Last Updated 6 mins ago
James Morales
Last Updated 6 mins ago
By James Morales
Verified by Peter Henn

Key Takeaways

  • Google Deepmind has developed a new AI Scalable Instructable Multiworld Agent (SIMA).
  • SIMA learned to play video games with the goal of developing AI that can be deployed in any virtual environment.
  • AI systems are increasingly built and tested with video games.

Video games are rarely accurate depictions of reality. Nonetheless, Google researchers believe they can be useful artificial intelligence (AI) training tools for real-world applications.

The company’s latest Scalable Instructable Multiworld Agent (SIMA) was designed to follow instructions and perform tasks in different video game settings.  More than just a gaming bot, SIMA is proposed as an important step toward developing a general-purpose AI agent that can operate in any virtual world.

Google SIMA Uses Video Games to Build More Helpful AI

In a research paper  published this week, the team behind SIMA emphasized that the new AI doesn’t just play games. It also understands natural language instructions and can learn new skills in diverse environments.

“A key motivation of SIMA is the idea that learning language and learning about environments are mutually reinforcing,” they said. “Even when language is not necessary for solving a task, learning language can help agents to learn generalizable representations and abstractions, or to learn more efficiently.”

Looking forward, they said the value of the study also extended beyond gaming:

“This work isn’t about achieving high game scores.
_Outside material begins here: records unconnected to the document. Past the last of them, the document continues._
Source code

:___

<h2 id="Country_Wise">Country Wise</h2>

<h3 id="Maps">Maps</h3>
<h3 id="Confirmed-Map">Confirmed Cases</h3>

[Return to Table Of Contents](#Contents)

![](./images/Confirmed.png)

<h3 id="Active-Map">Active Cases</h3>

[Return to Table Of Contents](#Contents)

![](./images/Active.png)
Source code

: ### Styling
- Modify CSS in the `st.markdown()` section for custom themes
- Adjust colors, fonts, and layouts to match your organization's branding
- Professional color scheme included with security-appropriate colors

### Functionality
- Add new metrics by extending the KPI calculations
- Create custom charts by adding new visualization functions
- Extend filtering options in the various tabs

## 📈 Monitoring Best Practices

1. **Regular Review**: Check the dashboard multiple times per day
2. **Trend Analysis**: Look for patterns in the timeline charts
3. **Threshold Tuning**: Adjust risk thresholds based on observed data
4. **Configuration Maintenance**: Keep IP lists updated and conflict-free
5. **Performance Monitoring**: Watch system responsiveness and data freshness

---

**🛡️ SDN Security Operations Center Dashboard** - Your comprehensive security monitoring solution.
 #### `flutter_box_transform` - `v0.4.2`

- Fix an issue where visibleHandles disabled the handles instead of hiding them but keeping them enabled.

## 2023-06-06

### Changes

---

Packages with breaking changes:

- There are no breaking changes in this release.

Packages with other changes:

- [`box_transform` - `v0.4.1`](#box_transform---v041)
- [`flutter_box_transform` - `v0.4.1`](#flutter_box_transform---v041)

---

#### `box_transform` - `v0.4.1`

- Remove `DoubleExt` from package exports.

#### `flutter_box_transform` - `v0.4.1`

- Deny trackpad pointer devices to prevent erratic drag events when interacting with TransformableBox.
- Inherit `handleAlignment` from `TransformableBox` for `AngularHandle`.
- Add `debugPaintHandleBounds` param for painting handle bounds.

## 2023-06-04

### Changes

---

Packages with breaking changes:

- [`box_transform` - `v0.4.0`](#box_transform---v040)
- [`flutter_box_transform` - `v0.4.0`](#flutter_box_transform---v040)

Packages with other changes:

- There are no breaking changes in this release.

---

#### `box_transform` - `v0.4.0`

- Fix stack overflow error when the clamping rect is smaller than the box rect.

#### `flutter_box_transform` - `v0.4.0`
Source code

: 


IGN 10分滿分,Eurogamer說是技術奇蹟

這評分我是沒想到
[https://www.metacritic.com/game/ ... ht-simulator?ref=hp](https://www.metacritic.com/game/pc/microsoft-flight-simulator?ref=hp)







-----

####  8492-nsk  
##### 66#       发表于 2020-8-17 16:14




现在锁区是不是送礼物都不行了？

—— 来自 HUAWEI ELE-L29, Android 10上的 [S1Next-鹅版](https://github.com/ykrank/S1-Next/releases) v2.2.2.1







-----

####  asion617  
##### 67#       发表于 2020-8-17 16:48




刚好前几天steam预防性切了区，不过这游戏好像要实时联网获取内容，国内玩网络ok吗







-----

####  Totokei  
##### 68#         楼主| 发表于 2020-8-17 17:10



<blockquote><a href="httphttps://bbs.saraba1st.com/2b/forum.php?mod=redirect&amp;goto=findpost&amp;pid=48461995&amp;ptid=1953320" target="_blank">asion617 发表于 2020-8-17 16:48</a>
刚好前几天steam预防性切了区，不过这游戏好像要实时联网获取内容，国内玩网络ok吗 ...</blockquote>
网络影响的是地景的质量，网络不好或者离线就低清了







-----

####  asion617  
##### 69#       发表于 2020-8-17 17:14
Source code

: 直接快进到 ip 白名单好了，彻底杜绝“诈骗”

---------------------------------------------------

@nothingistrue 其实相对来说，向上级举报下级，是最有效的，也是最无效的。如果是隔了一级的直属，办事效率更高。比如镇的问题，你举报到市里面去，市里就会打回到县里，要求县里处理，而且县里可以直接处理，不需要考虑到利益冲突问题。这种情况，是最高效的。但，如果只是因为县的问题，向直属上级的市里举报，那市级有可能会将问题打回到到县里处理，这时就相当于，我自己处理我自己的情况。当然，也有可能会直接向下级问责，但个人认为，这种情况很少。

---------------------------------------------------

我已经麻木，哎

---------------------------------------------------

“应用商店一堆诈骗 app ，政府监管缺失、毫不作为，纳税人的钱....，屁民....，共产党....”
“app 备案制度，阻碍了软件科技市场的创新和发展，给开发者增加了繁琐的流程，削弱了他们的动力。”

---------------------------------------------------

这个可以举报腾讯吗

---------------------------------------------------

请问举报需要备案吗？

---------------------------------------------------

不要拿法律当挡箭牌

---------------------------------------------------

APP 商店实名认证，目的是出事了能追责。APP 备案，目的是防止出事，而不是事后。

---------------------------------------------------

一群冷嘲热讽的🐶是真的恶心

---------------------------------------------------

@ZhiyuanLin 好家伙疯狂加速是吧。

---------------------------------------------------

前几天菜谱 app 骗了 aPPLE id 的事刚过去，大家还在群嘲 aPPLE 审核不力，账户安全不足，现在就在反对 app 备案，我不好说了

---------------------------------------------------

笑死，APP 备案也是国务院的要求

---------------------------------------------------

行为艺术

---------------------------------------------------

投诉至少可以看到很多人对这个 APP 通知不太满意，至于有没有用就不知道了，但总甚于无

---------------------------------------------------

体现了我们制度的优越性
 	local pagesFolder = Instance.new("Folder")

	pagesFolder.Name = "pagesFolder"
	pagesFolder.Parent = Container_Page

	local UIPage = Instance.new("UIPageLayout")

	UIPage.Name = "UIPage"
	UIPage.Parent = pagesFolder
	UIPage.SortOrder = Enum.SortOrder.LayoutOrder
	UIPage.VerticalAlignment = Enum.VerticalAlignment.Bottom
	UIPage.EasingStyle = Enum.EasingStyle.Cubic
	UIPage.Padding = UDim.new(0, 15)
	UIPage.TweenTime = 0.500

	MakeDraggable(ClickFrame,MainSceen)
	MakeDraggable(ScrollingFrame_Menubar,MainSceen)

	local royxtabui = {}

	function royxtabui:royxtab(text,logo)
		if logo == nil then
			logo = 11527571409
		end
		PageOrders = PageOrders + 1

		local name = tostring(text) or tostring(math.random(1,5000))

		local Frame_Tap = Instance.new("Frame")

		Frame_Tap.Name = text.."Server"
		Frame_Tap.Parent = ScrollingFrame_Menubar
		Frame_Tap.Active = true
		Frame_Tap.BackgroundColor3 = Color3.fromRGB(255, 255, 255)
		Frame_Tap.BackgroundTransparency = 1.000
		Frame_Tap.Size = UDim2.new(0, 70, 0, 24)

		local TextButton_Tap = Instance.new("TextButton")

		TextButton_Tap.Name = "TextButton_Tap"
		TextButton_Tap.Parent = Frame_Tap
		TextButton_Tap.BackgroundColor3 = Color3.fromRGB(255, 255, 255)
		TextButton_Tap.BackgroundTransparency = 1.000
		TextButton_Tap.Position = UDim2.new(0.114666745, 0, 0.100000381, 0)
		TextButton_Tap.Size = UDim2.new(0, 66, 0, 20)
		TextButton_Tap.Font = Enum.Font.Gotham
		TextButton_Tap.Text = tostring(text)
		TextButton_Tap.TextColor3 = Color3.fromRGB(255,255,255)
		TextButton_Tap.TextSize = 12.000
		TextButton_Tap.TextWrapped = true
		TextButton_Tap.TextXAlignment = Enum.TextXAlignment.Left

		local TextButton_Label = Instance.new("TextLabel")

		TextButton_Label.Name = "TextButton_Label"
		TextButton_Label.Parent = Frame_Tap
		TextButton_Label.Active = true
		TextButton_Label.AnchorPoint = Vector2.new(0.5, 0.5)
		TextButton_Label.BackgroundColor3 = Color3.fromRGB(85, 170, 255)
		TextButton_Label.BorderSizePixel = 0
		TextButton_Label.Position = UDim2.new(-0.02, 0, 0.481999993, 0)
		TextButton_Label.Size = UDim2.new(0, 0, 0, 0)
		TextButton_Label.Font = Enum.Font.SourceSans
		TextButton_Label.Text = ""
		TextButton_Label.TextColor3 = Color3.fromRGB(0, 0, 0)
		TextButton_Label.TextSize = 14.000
Learning to play even one video game is a technical feat for an AI system, but learning to follow instructions in a variety of game settings could unlock more helpful AI agents for any environment.”

Virtual Worlds as AI Teaching Tools 

The seven games SIMA learned to play include first and third-person sandbox or open-world titles, spanning a variety of genres. 

Alongside commercial video games like Goat Simulator 3, No Man’s Sky and Valheim, the study deployed the AI in custom research environments designed to instill and assess particular skills.

Furthermore, Google isn’t the first to propose dropping AI models into virtual environments.

In February, researchers at the University of the Witwatersrand developed a new AI performance test based on Minecraft.

Known as MinePlanner, the proposed AI benchmark goes beyond existing tests used to assess language understanding and reasoning.

Observing that future AI models will need to tackle messy problems, lead researcher Steven James said researchers can use video games to test how well they deal with unfamiliar scenarios.